In a study published Wednesday in the journal Neuron, researchers from Duke University found that measuring the activity of the amygdala, an almond-shaped part of the brain that determines how we respond to threats, could predict whether individuals would react to stressful life events with anxiety or depression — as early as four years before these reactions occur.
“Often, individuals only access treatment when depression and anxiety has become so chronic and difficult to live with that it forces them to go to a clinic,” Duke postdoctoral researcher Johnna Swartz said in a statement. “With a brain marker, we could potentially guide people to seek treatment earlier on, before the disorders become so life altering and disruptive that the person can’t go on.”
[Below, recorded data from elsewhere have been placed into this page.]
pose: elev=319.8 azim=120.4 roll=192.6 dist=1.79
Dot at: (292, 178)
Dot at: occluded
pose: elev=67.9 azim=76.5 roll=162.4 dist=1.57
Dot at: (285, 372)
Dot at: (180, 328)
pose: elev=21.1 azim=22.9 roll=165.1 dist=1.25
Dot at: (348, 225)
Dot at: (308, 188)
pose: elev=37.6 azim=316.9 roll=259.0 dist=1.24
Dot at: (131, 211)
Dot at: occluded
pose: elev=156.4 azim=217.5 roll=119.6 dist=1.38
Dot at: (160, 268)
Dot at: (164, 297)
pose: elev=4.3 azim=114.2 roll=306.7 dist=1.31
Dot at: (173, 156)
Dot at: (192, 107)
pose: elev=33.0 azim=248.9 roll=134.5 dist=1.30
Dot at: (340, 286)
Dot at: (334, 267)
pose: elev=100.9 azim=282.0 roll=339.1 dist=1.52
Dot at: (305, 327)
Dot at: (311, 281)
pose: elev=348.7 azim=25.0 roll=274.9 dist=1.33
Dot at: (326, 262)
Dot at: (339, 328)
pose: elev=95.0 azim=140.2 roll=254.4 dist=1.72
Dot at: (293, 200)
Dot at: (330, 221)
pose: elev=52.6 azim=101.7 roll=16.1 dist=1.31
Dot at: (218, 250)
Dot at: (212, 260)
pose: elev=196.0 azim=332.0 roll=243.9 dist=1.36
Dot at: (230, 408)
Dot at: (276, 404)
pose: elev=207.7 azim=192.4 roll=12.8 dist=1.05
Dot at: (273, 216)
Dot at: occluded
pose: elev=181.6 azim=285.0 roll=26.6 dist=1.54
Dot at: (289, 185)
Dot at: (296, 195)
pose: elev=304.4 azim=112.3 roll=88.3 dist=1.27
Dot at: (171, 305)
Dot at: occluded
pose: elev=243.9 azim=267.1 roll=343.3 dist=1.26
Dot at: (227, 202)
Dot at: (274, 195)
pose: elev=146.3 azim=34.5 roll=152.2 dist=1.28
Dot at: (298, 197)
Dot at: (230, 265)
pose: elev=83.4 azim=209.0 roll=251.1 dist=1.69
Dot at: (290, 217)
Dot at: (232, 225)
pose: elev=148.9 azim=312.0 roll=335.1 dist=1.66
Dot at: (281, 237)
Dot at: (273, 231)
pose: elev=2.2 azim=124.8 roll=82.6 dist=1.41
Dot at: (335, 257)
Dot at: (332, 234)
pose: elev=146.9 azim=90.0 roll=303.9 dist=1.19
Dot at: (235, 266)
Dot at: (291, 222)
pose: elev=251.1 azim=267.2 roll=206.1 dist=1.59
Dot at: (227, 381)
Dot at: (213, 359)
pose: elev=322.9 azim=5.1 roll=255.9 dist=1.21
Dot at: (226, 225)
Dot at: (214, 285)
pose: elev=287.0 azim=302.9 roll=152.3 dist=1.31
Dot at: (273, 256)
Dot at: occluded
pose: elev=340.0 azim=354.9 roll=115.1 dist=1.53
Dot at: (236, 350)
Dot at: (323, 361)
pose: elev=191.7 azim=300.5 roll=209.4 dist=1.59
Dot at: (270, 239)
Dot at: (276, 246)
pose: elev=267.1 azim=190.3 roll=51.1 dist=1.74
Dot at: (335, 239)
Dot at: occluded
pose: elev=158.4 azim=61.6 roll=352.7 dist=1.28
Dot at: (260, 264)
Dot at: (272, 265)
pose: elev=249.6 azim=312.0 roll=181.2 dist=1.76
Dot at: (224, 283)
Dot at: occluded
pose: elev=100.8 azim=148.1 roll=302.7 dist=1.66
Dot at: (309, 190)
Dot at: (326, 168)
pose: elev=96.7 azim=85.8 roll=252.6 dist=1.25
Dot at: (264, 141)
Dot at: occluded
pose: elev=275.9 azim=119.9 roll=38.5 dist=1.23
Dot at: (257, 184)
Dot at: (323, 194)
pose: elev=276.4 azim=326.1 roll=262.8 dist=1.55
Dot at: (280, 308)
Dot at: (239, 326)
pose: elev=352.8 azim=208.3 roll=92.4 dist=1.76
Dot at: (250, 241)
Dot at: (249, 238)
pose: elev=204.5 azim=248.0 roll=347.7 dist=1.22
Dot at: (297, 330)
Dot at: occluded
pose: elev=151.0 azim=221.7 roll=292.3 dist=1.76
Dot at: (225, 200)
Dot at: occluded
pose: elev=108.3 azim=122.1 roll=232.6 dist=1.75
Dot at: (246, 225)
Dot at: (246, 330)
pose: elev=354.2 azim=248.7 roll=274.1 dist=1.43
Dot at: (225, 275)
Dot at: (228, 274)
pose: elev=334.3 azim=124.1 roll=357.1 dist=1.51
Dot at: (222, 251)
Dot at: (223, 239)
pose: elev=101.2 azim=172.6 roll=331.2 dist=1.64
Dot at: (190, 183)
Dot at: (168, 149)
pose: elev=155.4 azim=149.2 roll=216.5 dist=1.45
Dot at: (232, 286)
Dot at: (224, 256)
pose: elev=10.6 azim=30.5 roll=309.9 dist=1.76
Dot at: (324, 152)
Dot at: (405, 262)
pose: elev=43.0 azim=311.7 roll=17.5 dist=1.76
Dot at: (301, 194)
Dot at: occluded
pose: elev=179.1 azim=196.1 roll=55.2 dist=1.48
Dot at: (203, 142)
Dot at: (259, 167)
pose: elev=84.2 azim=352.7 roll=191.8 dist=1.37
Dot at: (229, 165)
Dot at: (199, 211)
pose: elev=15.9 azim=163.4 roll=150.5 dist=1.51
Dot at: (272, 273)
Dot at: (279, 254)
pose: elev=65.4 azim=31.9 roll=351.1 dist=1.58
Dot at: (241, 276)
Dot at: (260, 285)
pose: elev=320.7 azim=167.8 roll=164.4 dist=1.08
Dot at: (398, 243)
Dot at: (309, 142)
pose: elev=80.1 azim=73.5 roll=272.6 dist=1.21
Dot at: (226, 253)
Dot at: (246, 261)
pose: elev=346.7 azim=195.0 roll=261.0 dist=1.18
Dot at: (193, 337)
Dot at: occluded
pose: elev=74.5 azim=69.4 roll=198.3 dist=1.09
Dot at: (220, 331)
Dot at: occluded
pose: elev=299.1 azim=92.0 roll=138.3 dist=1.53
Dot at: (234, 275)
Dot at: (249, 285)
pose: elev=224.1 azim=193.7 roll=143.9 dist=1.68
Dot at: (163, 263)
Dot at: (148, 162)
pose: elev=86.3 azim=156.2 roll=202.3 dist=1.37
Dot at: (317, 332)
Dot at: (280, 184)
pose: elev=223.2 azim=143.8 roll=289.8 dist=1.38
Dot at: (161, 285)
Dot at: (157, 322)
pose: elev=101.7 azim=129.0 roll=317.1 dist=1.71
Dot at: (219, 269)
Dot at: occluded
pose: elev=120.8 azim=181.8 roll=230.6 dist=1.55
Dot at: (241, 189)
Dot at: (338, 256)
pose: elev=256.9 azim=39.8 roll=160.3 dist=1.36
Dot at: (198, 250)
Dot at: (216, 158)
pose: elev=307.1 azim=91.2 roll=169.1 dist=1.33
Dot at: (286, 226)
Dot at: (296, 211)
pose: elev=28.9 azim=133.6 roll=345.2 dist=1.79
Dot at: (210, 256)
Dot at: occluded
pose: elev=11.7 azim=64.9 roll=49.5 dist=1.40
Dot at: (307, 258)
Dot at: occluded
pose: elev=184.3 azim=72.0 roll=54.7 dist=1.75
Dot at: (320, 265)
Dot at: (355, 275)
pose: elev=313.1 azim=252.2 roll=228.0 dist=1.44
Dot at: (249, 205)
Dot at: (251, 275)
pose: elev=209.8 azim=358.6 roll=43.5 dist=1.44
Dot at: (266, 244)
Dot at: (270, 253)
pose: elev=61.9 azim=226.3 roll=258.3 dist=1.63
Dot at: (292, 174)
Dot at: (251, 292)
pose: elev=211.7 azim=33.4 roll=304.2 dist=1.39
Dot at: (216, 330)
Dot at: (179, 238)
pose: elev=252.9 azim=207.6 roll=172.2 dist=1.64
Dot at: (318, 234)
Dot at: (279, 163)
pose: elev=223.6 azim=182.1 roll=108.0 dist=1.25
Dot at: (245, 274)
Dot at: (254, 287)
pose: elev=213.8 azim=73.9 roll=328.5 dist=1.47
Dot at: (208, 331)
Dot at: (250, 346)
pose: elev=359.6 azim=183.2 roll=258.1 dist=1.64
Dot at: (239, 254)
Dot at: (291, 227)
Previous research has linked exaggerated amygdala activity with mental illnesses including depression, anxiety and post-traumatic stress disorder. Studies on individuals at risk for PTSD — specifically, veterans returning from combat — have suggested a correlation between abnormal activity in certain regions of the brain, including the amygdala, and the ability to handle stressful events.
However, these studies did not determine whether excessive amygdala activity was acausative factor in vulnerability to stress, or a reaction to stressful events.
“What has been unclear… is if this exaggerated amygdala activity precedes the experience of these problems and, more importantly, predicts who will develop these problems later in life,” Swartz told The Huffington Post. “Unknown before our study was whether relatively greater amygdala activity predicts future risk for the experience of depression and anxiety in otherwise healthy individuals experiencing… stressors like losing a job, marital discord or having difficulty in school.”
The Duke research team hypothesized that the findings on veterans who had returned from combat could be extended to less severely stressful life events, including divorce, illness or loss of a loved one.
To test this hypothesis, they scanned the brains of 753 healthy college students while they were looking at images of angry or fearful faces. Then, using fMRI technology, they measured activity in the amygdala to determine how active it was in response to the threatening stimuli.
Every three months after the fMRI measurements were taken, the participants answered questions assessing stressful life events, as well as symptoms of anxiety and depression. Of the original participants, nearly 200 went on to complete the surveys every three months for an average of two years, and some kept taking the surveys for up to four years. The remaining participants were not followed after the initial fMRI tests.
Those with more reactive amygdalae at the start of the study were found to experience more severe symptoms of anxiety and depression in response to later stressful life events. However, an overactive amygdala alone was not enough to predict anxiety and depression. These symptoms had to first be triggered by a stressful life event.
These findings suggest that identifying “biomarkers” — measurable indications of the brain’s biological state — that may be able to predict later psychiatric conditions could be a promising line of research, opening up new possibilities for diagnosis and early intervention for patients with anxiety and depression.
“With continued research leading to the identification of additional biomarkers, including genes, our long-term goal is to inform efforts to prevent the experience of disabling levels of mental illness based on an individual’s specific form of risk,” Swartz said.